Provided data Start Marker

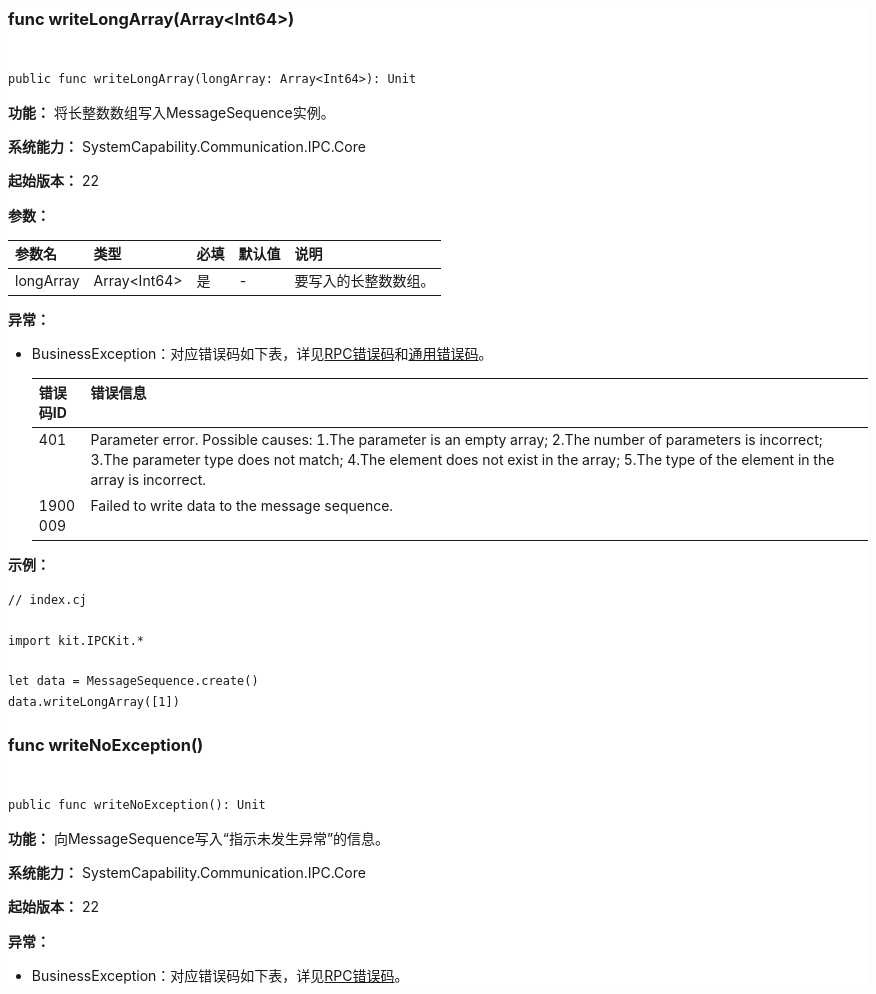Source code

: ### func writeLongArray(Array\<Int64>)

```cangjie

public func writeLongArray(longArray: Array<Int64>): Unit
```

**功能：** 将长整数数组写入MessageSequence实例。

**系统能力：** SystemCapability.Communication.IPC.Core

**起始版本：** 22

**参数：**

|参数名|类型|必填|默认值|说明|
|:---|:---|:---|:---|:---|
|longArray|Array\<Int64>|是|-|要写入的长整数数组。|

**异常：**

- BusinessException：对应错误码如下表，详见[RPC错误码](../../errorcodes/cj-errorcode-rpc.md)和[通用错误码](../../errorcodes/cj-errorcode-universal.md)。

  | 错误码ID | 错误信息 |
  | :---- | :--- |
  | 401 | Parameter error. Possible causes: 1.The parameter is an empty array; 2.The number of parameters is incorrect; 3.The parameter type does not match; 4.The element does not exist in the array; 5.The type of the element in the array is incorrect.|
  | 1900009 | Failed to write data to the message sequence.|

**示例：**



```cangjie
// index.cj

import kit.IPCKit.*

let data = MessageSequence.create()
data.writeLongArray([1])
```

### func writeNoException()

```cangjie

public func writeNoException(): Unit
```

**功能：** 向MessageSequence写入“指示未发生异常”的信息。

**系统能力：** SystemCapability.Communication.IPC.Core

**起始版本：** 22

**异常：**

- BusinessException：对应错误码如下表，详见[RPC错误码](../../errorcodes/cj-errorcode-rpc.md)。
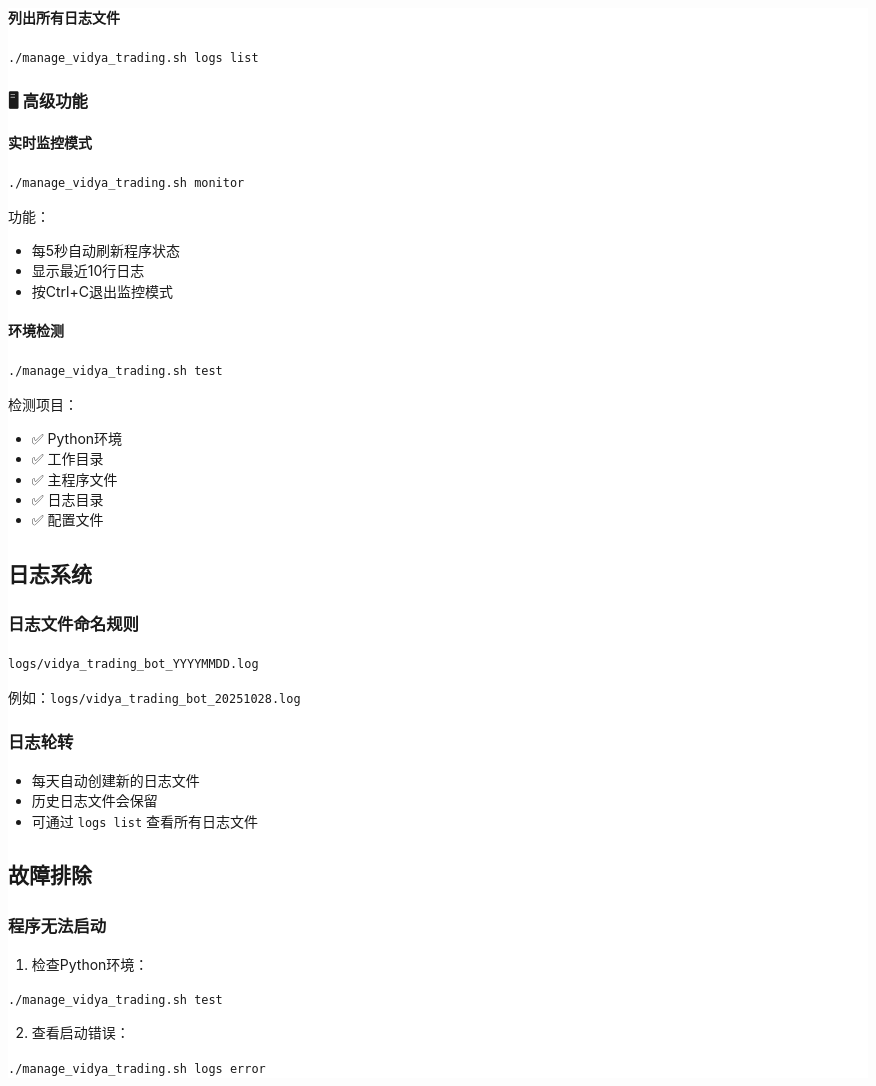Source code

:#### 列出所有日志文件
```bash
./manage_vidya_trading.sh logs list
```

### 🖥️ 高级功能

#### 实时监控模式
```bash
./manage_vidya_trading.sh monitor
```
功能：
- 每5秒自动刷新程序状态
- 显示最近10行日志
- 按Ctrl+C退出监控模式

#### 环境检测
```bash
./manage_vidya_trading.sh test
```
检测项目：
- ✅ Python环境
- ✅ 工作目录
- ✅ 主程序文件
- ✅ 日志目录
- ✅ 配置文件

## 日志系统

### 日志文件命名规则
```
logs/vidya_trading_bot_YYYYMMDD.log
```
例如：`logs/vidya_trading_bot_20251028.log`

### 日志轮转
- 每天自动创建新的日志文件
- 历史日志文件会保留
- 可通过 `logs list` 查看所有日志文件

## 故障排除

### 程序无法启动
1. 检查Python环境：
```bash
./manage_vidya_trading.sh test
```

2. 查看启动错误：
```bash
./manage_vidya_trading.sh logs error
```
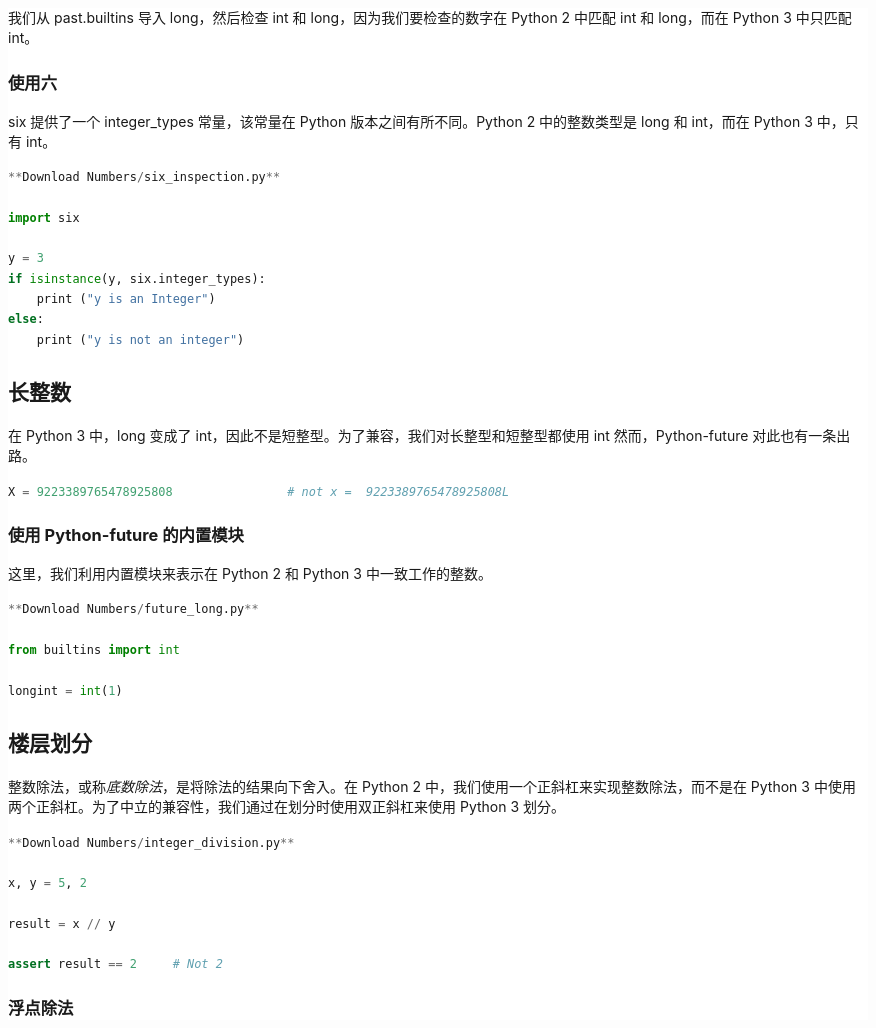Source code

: 我们从 past.builtins 导入 long，然后检查 int 和 long，因为我们要检查的数字在 Python 2 中匹配 int 和 long，而在 Python 3 中只匹配 int。

### 使用六

six 提供了一个 integer_types 常量，该常量在 Python 版本之间有所不同。Python 2 中的整数类型是 long 和 int，而在 Python 3 中，只有 int。

```py
**Download Numbers/six_inspection.py** 

import six

y = 3
if isinstance(y, six.integer_types):
    print ("y is an Integer")
else:
    print ("y is not an integer")
```

## 长整数

在 Python 3 中，long 变成了 int，因此不是短整型。为了兼容，我们对长整型和短整型都使用 int 然而，Python-future 对此也有一条出路。

```py
X = 9223389765478925808                # not x =  9223389765478925808L
```

### 使用 Python-future 的内置模块

这里，我们利用内置模块来表示在 Python 2 和 Python 3 中一致工作的整数。

```py
**Download Numbers/future_long.py** 

from builtins import int

longint = int(1) 
```

## 楼层划分

整数除法，或称*底数除法*，是将除法的结果向下舍入。在 Python 2 中，我们使用一个正斜杠来实现整数除法，而不是在 Python 3 中使用两个正斜杠。为了中立的兼容性，我们通过在划分时使用双正斜杠来使用 Python 3 划分。

```py
**Download Numbers/integer_division.py** 

x, y = 5, 2

result = x // y

assert result == 2     # Not 2
```

### 浮点除法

Provided data End Marker

Task statement: With "func" as the search string, filter the records and return each line that has it.

Solution for this exercise:
: ### func writeLongArray(Array\<Int64>)
public func writeLongArray(longArray: Array<Int64>): Unit
### func writeNoException()
public func writeNoException(): Unit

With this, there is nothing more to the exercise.